Aftermath of Notre-Dame fire

Yesterday over 400 firefight fought to save the 850-year-old cathedral.

OVER 400 firefighters managed to save the 850-year-old Gothic building’s main stone structure, including its two towers, but the spire and roof collapsed.

The fire began at around 18:30 (16:30 GMT) Monday 15 April and quickly reached the roof of the cathedral, destroying the wooden interior before toppling the spire. The fire was extinguished on Tuesday 16 April morning.

By the time the fire was, hundreds of millions of euros had been pledged towards the cathedral’s reconstruction.

The Paris prosecutor’s office said it was currently being investigated as an accident, with officials saying it could be linked to extensive renovation works taking place.

President Emmanuel Macron has expressed the shock of a “whole nation” at the fire. As Paris Mayor Anne Hidalgo said, Notre Dame is “part of our common heritage”.

“We will rebuild this cathedral”

 

Individuals and groups are mobilising to help rebuild Notre-Dame. Hundreds of millions of euros have already been pledged.

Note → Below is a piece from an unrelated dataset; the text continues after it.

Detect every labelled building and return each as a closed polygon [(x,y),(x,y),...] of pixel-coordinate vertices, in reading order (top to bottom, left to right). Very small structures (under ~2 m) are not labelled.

Billionaire François-Henri Pinault, chairman and CEO of the Kering group that owns the Gucci and Yves Saint Laurent fashion brands, pledged €100m (£86m; $113m) towards rebuilding Notre-Dame, AFP news agency reports.

Another €200m was pledged by Bernard Arnault’s family and their company LVMH – a business empire which includes Louis Vuitton and Sephora – on Tuesday morning, according to Reuters news agency.

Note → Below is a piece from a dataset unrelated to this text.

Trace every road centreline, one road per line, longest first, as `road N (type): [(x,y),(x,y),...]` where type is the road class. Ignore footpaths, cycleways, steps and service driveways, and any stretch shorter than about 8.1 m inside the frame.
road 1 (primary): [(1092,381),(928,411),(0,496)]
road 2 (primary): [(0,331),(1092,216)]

The French charity Fondation du Patrimoine is launching an international appeal for funds for the cathedral, a Unesco World Heritage site.

What can be saved?
Crown of Thorns

Search teams had already begun assessing the extent of the damage when dawn broke over the French capital. The cathedral’s blackened stone and charred scaffolding were revealed to onlookers for the first time.

According to fire brigade spokesman Lt-Col Gabriel Plus, “the whole of the roof has been devastated… a part of the vault has collapsed, the spire is no more”.

However, it could have been much worse. Mr Nuñez said that had fire crews not entered the building, “without a doubt it would have collapsed”, French newspaper Le Monde reported.

Photos appear to show that at least one of the cathedral’s famed rose windows has survived, although there are concerns for some of the other stained-glass windows.

Emergency teams managed to rescue valuable artwork and religious items, including what is said to be the crown of thorns worn by Jesus before his crucifixion, which were stored inside the cathedral built in the 12th and 13th centuries.

A tunic, which King Louis IX is said to have worn when he brought the crown of thorns to Paris, was also saved.